O Templo de Lalish tem o túmulo do Sheik Adi, o grande
inspirador dos Yahzidis. Há sempre soldados de guarda e um check-point que é
preciso ultrapassar para chegar ao Templo. Ouve-se a água a correr. Há gente
descalça que olha os visitantes.
Os sapatos ficam à porta e a entrada é feita com um passo
largo para que os pés não toquem na soleira porque é beijada pelos membros da
comunidade. No Templo, todo construído em pedra, está o túmulo, numa sala
despida de qualquer ornamento. O túmulo está coberto de panos coloridos.
Explicam-me que os crentes dão um nó no pano e colocam-no sobre o túmulo até
que seja realizado o pedido que fizeram. Um apelo ao espírito do profeta.
Depois, quando isso acontecer, regressam para desfazer o nó.
Nos acessos à zona
do túmulo há dezenas de ânforas que os Yahzidis dizem ter mais de 600 anos. É
nessas ânforas que guardam o azeite puro para alimentar as 366 lamparinas que
iluminam o templo permanentemente. De uma divisão para outra não se pode pisar
os degraus de pedra: tal como a soleira, à entrada, são beijados pelos Yazhidis
que vêm ao templo.
Há um canal de água subterrâneo. A água é um elemento
considerado sagrado e está por todo o lado. É aqui que as crianças Yahzidis são
baptizadas. O Templo de Lalish tem sete pilares interiores que representam os
sete anjos. Os pilares também recebem panos coloridos e os respectivos pedidos.

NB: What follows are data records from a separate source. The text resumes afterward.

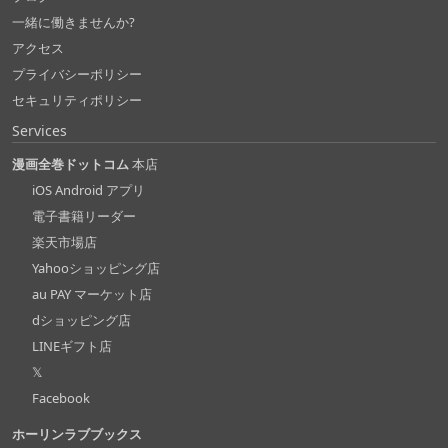
一緒に働きませんか?
アクセス
プライバシーポリシー
セキュリティポリシー
Services
漫画全巻ドットコム
本店
iOS Android アプリ
電子書籍リーダー
楽天市場店
Yahooショッピング店
au PAY マーケット店
dショッピング店
LINEギフト店
𝕏
Facebook
ホーリンラブブックス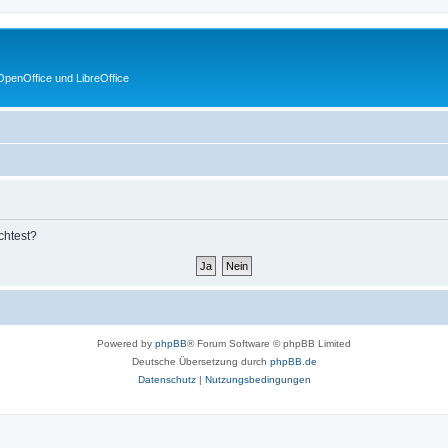
penOffice und LibreOffice
chtest?
Powered by
phpBB
® Forum Software © phpBB Limited
Deutsche Übersetzung durch
phpBB.de
Datenschutz
|
Nutzungsbedingungen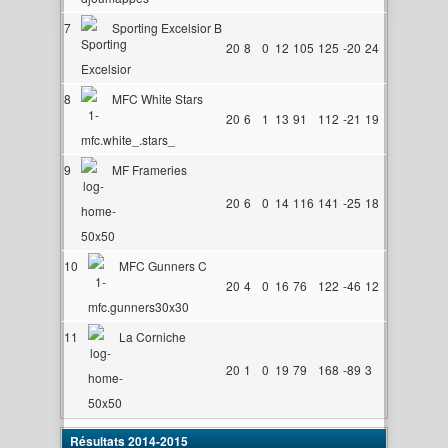
7
Sporting Excelsior B
20
8
0
12
105
125
-20
24
8
MFC White Stars
20
6
1
13
91
112
-21
19
9
MF Frameries
20
6
0
14
116
141
-25
18
10
MFC Gunners C
20
4
0
16
76
122
-46
12
11
La Corniche
20
1
0
19
79
168
-89
3
Résultats 2014-2015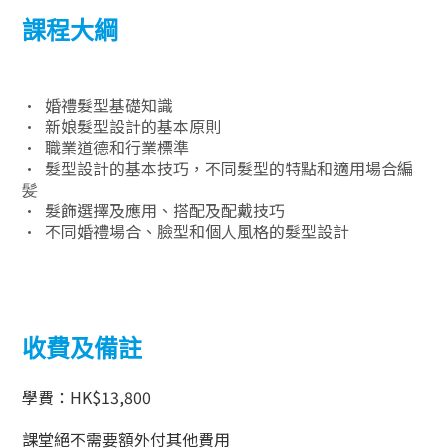
課程大綱
•⁠ ⁠
婚禮髮型基礎知識
•⁠ ⁠
新娘髮型設計的基本原則
•⁠ ⁠
職業道德和行業標準
•⁠ ⁠
髮型設計的基本技巧，不同髮型的特點和適用場合編
髪
•⁠ ⁠
髮飾選擇及應用、搭配及配戴技巧
•⁠ ⁠
不同婚禮場合、臉型和個人風格的髮型設計
收費及備註
學費：
HK$13,800
課堂絕不需要額外付其他費用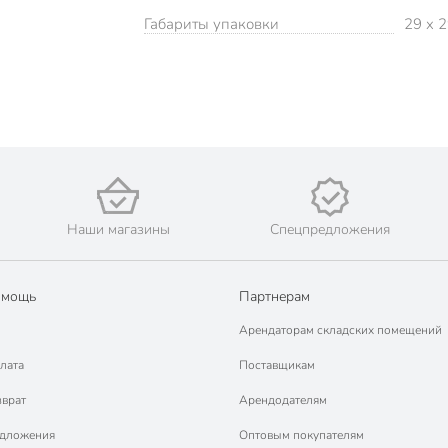
Габариты упаковки
29 x 2
Наши магазины
Спецпредложения
омощь
Партнерам
Арендаторам складских помещений
лата
Поставщикам
зврат
Арендодателям
едложения
Оптовым покупателям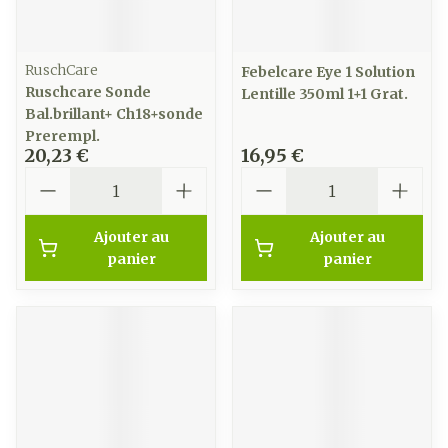
RuschCare
Febelcare Eye 1 Solution
Ruschcare Sonde
Lentille 350ml 1+1 Grat.
Bal.brillant+ Ch18+sonde
Prerempl.
20,23 €
16,95 €
Quantité
Quantité
Ajouter au
Ajouter au
panier
panier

A cada sexta-feira há uma refeição para quem aparecer. É uma
tradição da comunidade. A cozinha é grande e a dimensão das panelas deixa
perceber que alimentam muita gente. Mas é a quarta-feira que é considerado o dia
sagrado.
Há uma cobra preta em relevo na lateral de uma das portas de
acesso ao templo. É um animal sagrado. Os Yahzidis nunca as matam.
Não se sabe ao certo quantos Yahzidis existem, talvez 500
mil. Muitos milhares vivem na região de Mossul e também do outro lado da
fronteira, na Síria. Perseguidos durante séculos, os Yahzidis viram o seu
direito ao culto reconhecido na primeira Constituição iraquiana. Por essa
altura tinham três deputados na Assembleia Nacional do Iraque (eleitos nas listas curdas).